La crise laitière ravage la filière en Finlande depuis la mise en place de l’embargo russe en 2014. Pourtant, Kati Saarinen, 41 ans et son mari, Marko Räsänen, 40 ans, s’estiment chanceux. « Nous exerçons ensemble le métier que nous avons choisi et nous passons du temps avec nos deux garçons de six ans, se réjouit la jeune femme. Financièrement, nous nous en sortons mieux que la plupart des éleveurs car nous avons investi au bon moment. » Avec 50 000 € de revenus par personne avant impôt, les deux exploitants gagnent plus que la moyenne (environ 25 000 € par personne) depuis l’effondrement des prix en 2014.

D’un élevage de 30 vaches transmis par les parents de Kati en 2007, le couple a bâti une exploitation moderne. Celle-ci compte désormais 190 vaches (50 % ayrshire, 50 % holstein) alors que la moyenne en Finlande est de 40 vaches par exploitation et que les projections à cinq ans tablent sur 70 à 80 vaches après la disparition de la moitié des élevages. « Nous avons agrandi les bâtiments, mais aussi investi dans trois robots de traite Lely. Ces nouveaux équipements, un environnement meilleur et l’attention que nous portons au bien-être animal nous ont permis d’améliorer les rendements », estime Kati Saarinen. Au total, plus de 2 millions d’euros ont été investis en dix ans dans l’exploitation (dont 670 000 € de subventions). « Notre chance, c’est d’avoir engagé les investissements avant la crise. Les trois bonnes années, dont nous avons bénéficié avant 2014, ont donné confiance aux banques. Cela facilite les relations maintenant, même si la durée de retour sur investissement est plus longue que les douze années initialement prévues », se félicite l’éleveuse. Le lait est collecté par le groupe coopératif Valio, comme 85 % des volumes en Finlande.

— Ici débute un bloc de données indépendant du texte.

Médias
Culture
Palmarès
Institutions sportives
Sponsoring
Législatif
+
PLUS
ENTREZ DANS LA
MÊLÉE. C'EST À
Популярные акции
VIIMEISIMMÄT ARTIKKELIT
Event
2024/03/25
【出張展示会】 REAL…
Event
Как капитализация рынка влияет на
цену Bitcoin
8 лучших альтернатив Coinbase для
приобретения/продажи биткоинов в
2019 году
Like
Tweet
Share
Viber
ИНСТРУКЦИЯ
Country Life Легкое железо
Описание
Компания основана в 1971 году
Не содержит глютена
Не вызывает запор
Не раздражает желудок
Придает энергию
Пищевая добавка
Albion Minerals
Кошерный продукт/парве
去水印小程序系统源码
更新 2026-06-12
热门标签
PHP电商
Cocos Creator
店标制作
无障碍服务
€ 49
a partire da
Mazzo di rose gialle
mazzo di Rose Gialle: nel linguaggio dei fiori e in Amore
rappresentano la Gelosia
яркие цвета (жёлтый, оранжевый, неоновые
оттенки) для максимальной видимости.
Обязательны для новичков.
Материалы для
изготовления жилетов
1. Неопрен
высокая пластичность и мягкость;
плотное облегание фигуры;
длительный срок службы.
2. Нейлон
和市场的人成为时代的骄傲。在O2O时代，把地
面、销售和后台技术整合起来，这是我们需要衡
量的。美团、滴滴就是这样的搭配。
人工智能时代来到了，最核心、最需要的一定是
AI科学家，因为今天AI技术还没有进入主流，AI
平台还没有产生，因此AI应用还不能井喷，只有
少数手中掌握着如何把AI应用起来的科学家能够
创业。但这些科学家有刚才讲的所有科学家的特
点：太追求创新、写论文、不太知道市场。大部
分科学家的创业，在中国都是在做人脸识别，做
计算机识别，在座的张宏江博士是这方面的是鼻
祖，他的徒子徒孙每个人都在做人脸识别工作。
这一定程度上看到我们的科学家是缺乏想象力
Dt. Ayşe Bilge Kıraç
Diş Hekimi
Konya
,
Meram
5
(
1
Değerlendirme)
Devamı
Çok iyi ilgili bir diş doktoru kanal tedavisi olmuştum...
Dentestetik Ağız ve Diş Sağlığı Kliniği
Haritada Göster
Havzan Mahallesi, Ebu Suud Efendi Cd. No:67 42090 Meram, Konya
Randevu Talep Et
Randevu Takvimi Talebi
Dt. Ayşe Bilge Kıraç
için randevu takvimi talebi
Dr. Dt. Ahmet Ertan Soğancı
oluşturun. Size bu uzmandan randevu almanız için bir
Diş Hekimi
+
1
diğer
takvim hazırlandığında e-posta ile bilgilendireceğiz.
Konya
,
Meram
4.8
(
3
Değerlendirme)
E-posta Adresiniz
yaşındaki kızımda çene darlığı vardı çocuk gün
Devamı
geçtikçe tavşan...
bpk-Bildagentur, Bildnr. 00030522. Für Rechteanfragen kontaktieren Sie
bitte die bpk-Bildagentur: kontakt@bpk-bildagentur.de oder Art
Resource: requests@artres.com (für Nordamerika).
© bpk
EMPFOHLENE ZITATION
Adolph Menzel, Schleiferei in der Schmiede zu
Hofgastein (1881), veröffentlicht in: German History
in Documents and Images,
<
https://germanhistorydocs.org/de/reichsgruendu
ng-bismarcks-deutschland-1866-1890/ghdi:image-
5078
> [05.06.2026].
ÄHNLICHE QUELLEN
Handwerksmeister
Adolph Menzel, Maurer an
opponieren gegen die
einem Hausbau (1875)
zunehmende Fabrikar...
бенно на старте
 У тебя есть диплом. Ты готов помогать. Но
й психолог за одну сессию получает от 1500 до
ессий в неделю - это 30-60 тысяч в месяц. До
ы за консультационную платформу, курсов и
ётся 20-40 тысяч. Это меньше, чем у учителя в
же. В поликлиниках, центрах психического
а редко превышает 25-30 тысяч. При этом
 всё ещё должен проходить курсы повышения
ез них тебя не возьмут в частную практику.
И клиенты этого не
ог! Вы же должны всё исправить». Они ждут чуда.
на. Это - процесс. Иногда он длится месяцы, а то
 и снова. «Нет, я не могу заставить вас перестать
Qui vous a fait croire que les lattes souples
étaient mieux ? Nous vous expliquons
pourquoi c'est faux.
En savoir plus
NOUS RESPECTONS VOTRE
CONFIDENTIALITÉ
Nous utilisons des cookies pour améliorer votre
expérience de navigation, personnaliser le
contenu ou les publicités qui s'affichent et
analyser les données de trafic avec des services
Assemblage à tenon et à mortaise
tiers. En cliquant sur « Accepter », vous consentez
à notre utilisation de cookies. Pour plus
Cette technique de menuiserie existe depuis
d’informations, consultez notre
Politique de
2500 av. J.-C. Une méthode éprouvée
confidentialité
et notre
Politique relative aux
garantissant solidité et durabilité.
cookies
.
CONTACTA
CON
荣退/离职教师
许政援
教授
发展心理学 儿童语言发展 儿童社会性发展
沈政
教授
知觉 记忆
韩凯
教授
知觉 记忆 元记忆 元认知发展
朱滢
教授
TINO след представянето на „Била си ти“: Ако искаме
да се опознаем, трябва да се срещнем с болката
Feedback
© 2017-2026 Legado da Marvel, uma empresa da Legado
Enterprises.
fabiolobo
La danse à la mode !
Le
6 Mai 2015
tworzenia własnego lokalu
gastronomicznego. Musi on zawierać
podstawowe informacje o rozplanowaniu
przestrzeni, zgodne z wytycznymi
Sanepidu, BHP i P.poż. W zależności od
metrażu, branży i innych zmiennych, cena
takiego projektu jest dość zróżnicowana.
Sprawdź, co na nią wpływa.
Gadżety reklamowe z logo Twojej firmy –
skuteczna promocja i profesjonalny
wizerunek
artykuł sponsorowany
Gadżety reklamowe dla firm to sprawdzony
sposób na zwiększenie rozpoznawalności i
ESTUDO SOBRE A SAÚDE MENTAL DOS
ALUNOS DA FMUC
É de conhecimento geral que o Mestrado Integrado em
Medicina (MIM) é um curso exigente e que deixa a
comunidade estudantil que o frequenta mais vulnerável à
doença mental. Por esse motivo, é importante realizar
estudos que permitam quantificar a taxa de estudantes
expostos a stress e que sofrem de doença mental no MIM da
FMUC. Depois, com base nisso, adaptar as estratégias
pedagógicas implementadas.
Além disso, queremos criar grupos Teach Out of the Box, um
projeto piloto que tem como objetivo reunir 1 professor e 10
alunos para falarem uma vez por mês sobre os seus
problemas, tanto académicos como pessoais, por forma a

La jeune femme s’occupe des bêtes, tandis que son mari, également issu d’une famille d’agriculteurs, gère les cultures végétales (orge, blé, fèves, herbe). Les 500 hectares dont 370 sont loués, assurent l’autonomie fourragère de l’élevage et permettent de compléter les revenus. La production d’environ 250 ha est dédiée à l’alimentation animale et le reste est vendu à l’extérieur. Et 21 ha sont réservés au pâturage, pour les vaches taries et les génisses.

Une météo cruciale

« Nous achetons toujours des tourteaux de colza et des minéraux pour complémenter l’alimentation. Cette année, il nous faudra plus de compléments que d’habitude, prévoit Marko Räsänen. L’été a été exceptionnellement froid et la récolte catastrophique en Finlande. Nous avons assez en quantité, mais la qualité n’est pas au rendez-vous, c’est pourquoi nous devrons acheter des concentrés. » L’alimentation est gérée en ration complète.

La Finlande revendique l’activité agricole la plus au nord du monde. Ici, la brièveté de l’été affecte les rendements et le froid gèle les sols une partie de l’année. « Les vaches supportent bien le froid. Nous n’avons donc pas de chauffage dans les étables, contrairement à ce qui se fait pour les porcs par exemple, explique Kati Saarinen. Nous chauffons juste les pièces où circule du lait. Avec du chauffage électrique pour les veaux, et en récupérant la chaleur du lait dans la salle de traite quand c’est nécessaire. Je vois même le vent glacial comme un atout, car il stoppe la diffusion des maladies ! »

Kati et Marko emploient deux salariés à plein-temps et deux stagiaires en été. Pour l’avenir, ils n’envisagent pas de nouvelle expansion. D’ici à cinq à six ans, ils comptent séparer les ayrshires des holsteins. « Nous n’avons de pas croisements. Je ne saurais pas vraiment expliquer pourquoi. Disons que j’ai eu l’intuition que c’était la bonne chose à faire ici, sourit Kati Saarinen. Séparer les deux espèces permettrait d’affiner l’alimentation. En revanche, avoir plus de bêtes alourdirait la charge de travail pour des résultats pas forcément meilleurs. » Pour le couple, la vie de famille constitue une priorité. « Nous travaillons déjà beaucoup et nous voulons passer du temps avec nos enfants. Pour séparer le travail de la vie en famille, nous habitons d’ailleurs à 500 mètres de la ferme, », explique la jeune femme.